## ACTIVITY
Copy out the material word for word, from its first line up to and including the line with "길 14 / 032-661-8275".

## AVAILABLE DATA
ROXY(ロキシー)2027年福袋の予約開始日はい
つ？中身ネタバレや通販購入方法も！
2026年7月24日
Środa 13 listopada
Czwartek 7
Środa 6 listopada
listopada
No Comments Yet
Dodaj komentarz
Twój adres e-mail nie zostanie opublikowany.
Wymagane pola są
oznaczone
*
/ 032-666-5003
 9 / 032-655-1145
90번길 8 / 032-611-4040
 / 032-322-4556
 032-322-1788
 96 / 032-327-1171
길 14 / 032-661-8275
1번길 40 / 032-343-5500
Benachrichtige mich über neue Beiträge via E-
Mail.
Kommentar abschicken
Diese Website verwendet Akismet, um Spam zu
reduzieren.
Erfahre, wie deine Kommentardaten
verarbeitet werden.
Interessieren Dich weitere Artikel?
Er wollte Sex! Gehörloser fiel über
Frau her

## REPLY TO THE EXERCISE
ROXY(ロキシー)2027年福袋の予約開始日はい
つ？中身ネタバレや通販購入方法も！
2026年7月24日
Środa 13 listopada
Czwartek 7
Środa 6 listopada
listopada
No Comments Yet
Dodaj komentarz
Twój adres e-mail nie zostanie opublikowany.
Wymagane pola są
oznaczone
*
/ 032-666-5003
 9 / 032-655-1145
90번길 8 / 032-611-4040
 / 032-322-4556
 032-322-1788
 96 / 032-327-1171
길 14 / 032-661-8275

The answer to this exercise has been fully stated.